As investors pour record amounts of funding into digital health companies, consumers and benefits managers have a growing number of apps to evaluate. A new report by the IQVIA Institute for Human Data Science puts this into numbers.
The report’s authors identified 150 digital therapeutics and digital care products that are commercially available. The former includes software that can be prescribed like medication, such as Akili’s mobile game to improve attention in kids with ADHD, while the latter includes programs to help people manage clinical conditions, such as Omada’s digital diabetes prevention program.
The idea of prescribing software is relatively new, and there are still lots of details to iron out, such as payment models and payer coverage.
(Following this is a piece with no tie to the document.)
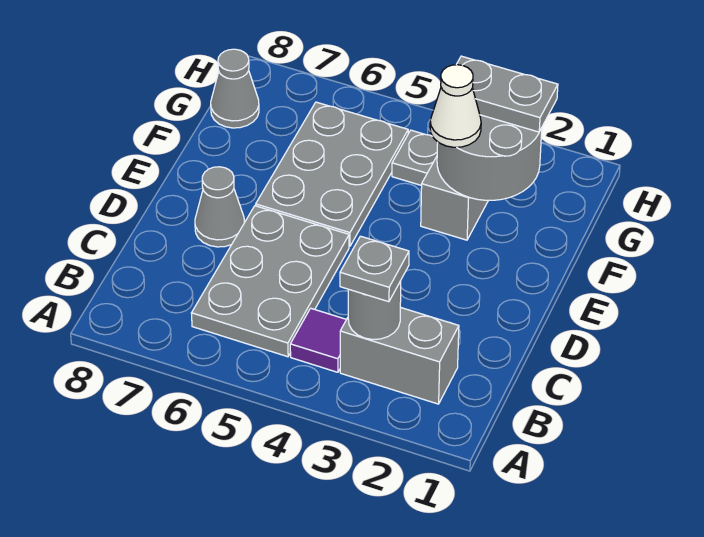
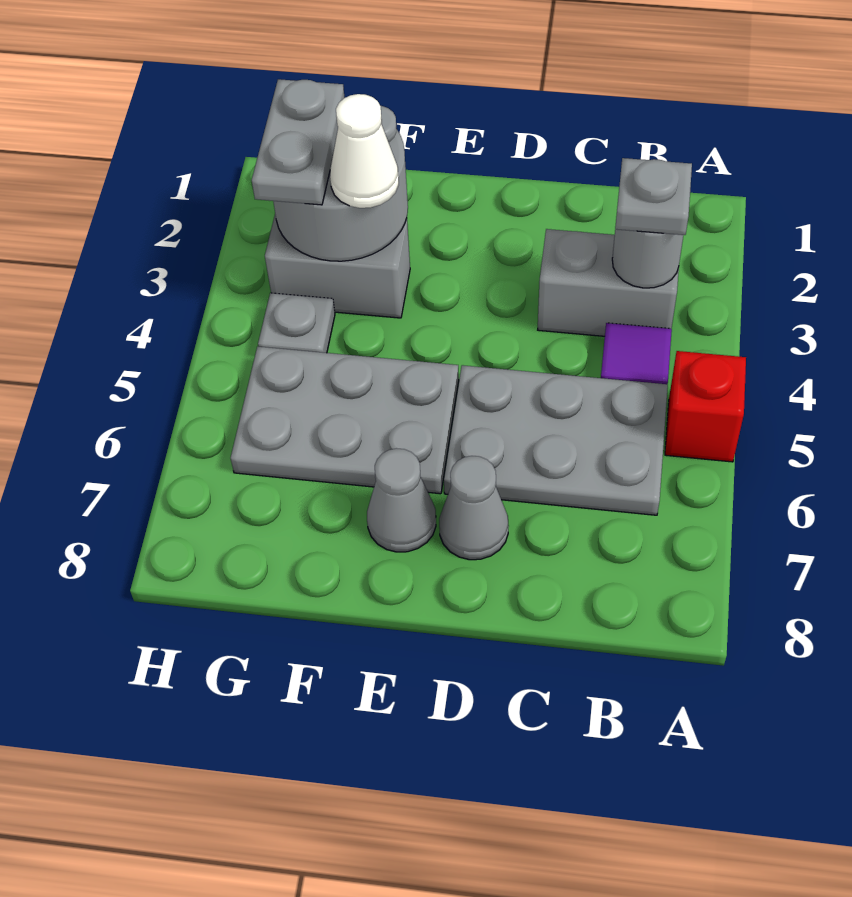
none -> red brick A5 level 1
grey brick B2:B3 level 1 -> grey brick B3:C3 level 1
grey cone G8 level 1 -> grey cone E7 level 1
But the companies developing these tools are building out a growing body of evidence.
“We are finding evidence of a growing maturity of digital health tools in mainstream medicine,” Murray Aitken, executive director of the IQVIA Institute for Human Data Science, said in a news release. “While there has been a significant growth in apps and digital health tools since 2013, we are beginning to detect improved quality of the digital health tools in the management of health conditions.”
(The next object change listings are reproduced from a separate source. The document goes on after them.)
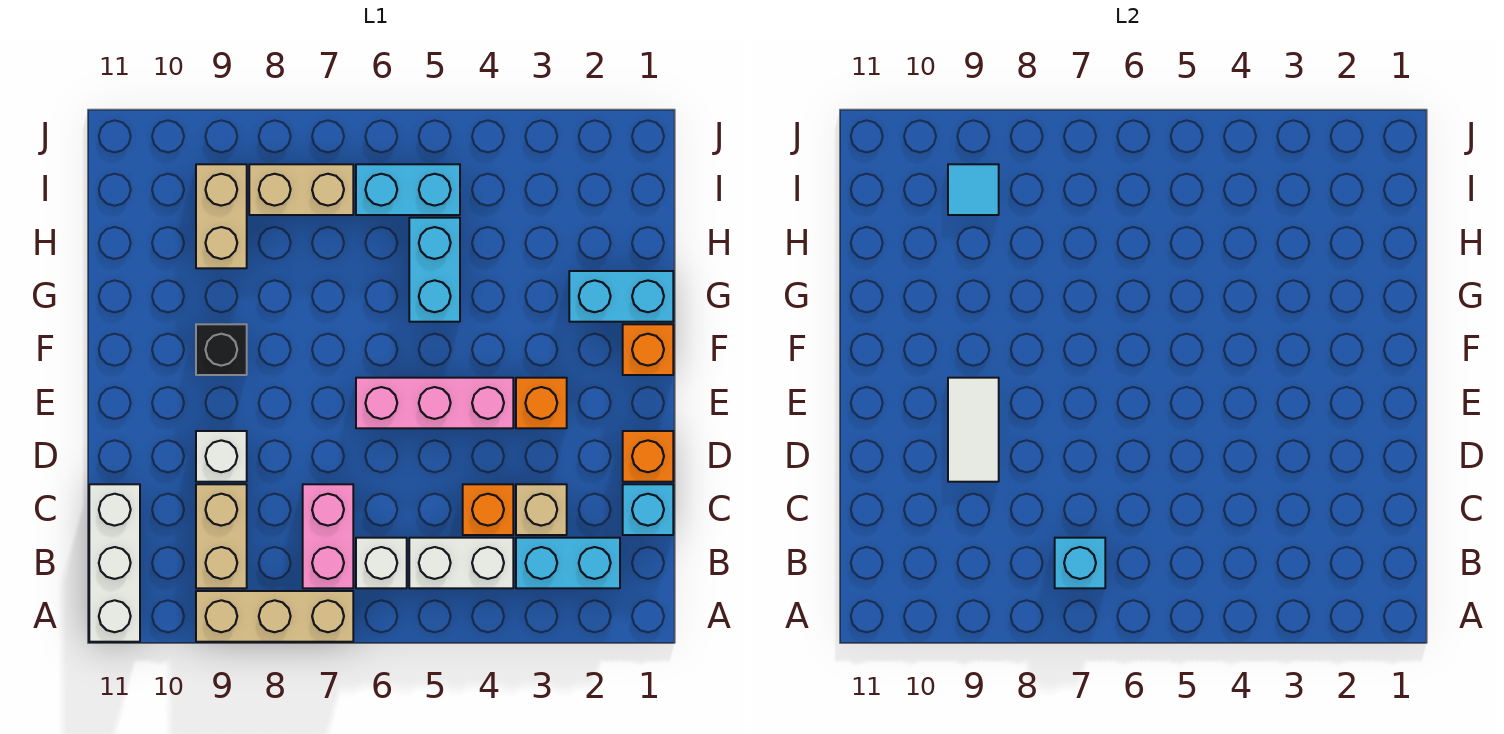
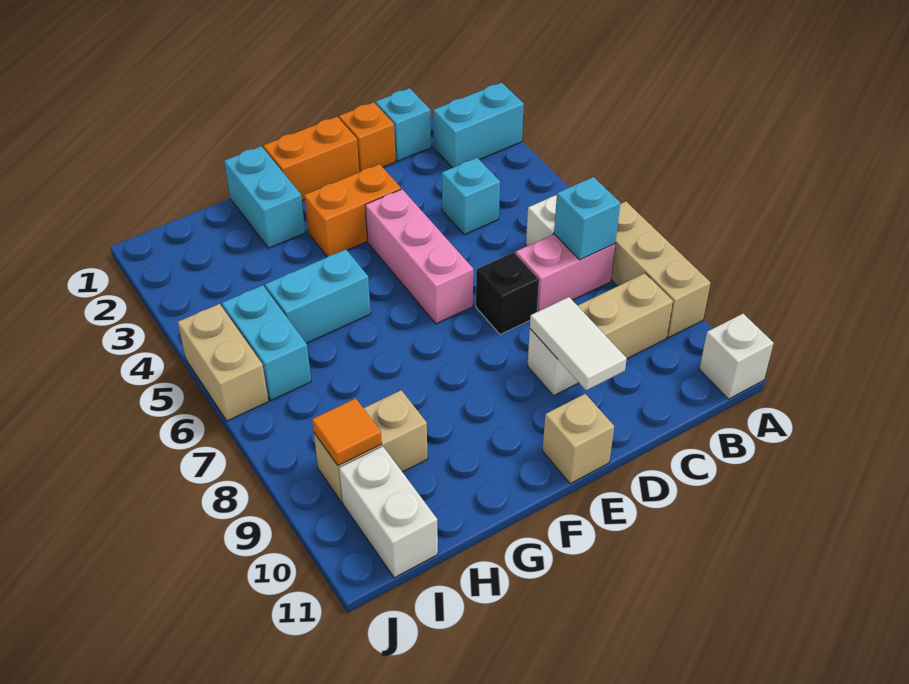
white brick A11:C11 level 1 -> white brick A11 level 1
cyan brick B2:B3 level 1 -> cyan brick A2:B2 level 1
white brick B4:B5 level 1 -> white brick I10:I11 level 1
tan brick C3 level 1 -> tan brick E11 level 1
orange brick C4 level 1 -> cyan brick C4 level 1
white tile D9:E9 level 2 -> white tile D9:D10 level 2
orange brick E3 level 1 -> orange brick E3:F3 level 1
orange brick F1 level 1 -> orange brick E1:F1 level 1
black brick F9 level 1 -> black brick D7 level 1
tan brick I7:I8 level 1 -> tan brick J5:J6 level 1
cyan tile I9 level 2 -> orange tile I9 level 2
So far, at least 25 digital therapeutics have been granted market authorization by the Food and Drug Administration, according to the report. Another 23 are commercially available, with some behavioral health apps exempted from FDA requirements for companies to submit a 510(k) premarket notification during the pandemic. The IQVIA report identified 89 digital therapeutics that are still in development.
The space for digital care products is much broader, with several examples of platforms being covered by health plans and insurers. Nearly 100 of these products have reached the commercial stage.
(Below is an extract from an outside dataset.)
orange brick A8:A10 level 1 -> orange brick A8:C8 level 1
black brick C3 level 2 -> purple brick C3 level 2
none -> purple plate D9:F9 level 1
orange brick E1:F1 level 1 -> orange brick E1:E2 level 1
According to IQVIA, more than 2,000 studies have now been published evaluating the efficacy of digital health tools, the vast majority of which were published in the last five years. Even so, many organizations still rightly point out the need for more high-quality evidence, including more robust and longer-running clinical trials.
A closer look at health apps
Looking more broadly at health apps, people have a plethora of choices — though not all of them are great. More than 90,000 health apps were released last year, giving people a total of more than 350,000 to parse, according to the report. While about half of them were still focused on general activity and fitness monitoring, a growing number focused on helping people manage specific health conditions, such as mental health, diabetes, and heart conditions.
That’s not to say that all of these apps are worth using. Just 110 of them made up about half of all downloads.
The average quality of these apps was middling, according to IQVIA’s analysis, meaning that consumers should carefully evaluate which ones they download. These health apps don’t always take a privacy-centric approach. Numerous other studies have raised privacy concerns, from apps to track Covid-19 to period-tracking apps and even apps to support people with opioid use disorder.
Focus on behavioral health
Another interesting takeaway from the report was the focus on mental health and neurological conditions across all categories, from health apps to digital therapeutics. About 22% of all apps to manage a specific health condition were focused on behavioral health, outpacing apps for diabetes and heart conditions.
Meanwhile, mental health and neurologic conditions made up more than two-thirds of all digital therapeutics, and more than 40% of all digital care programs.
Much has been said about the need for better mental health support during the pandemic, and this may have been a contributing factor. But it’s also worth noting that mental healthcare had been a big driver of virtual visits even before Covid-19.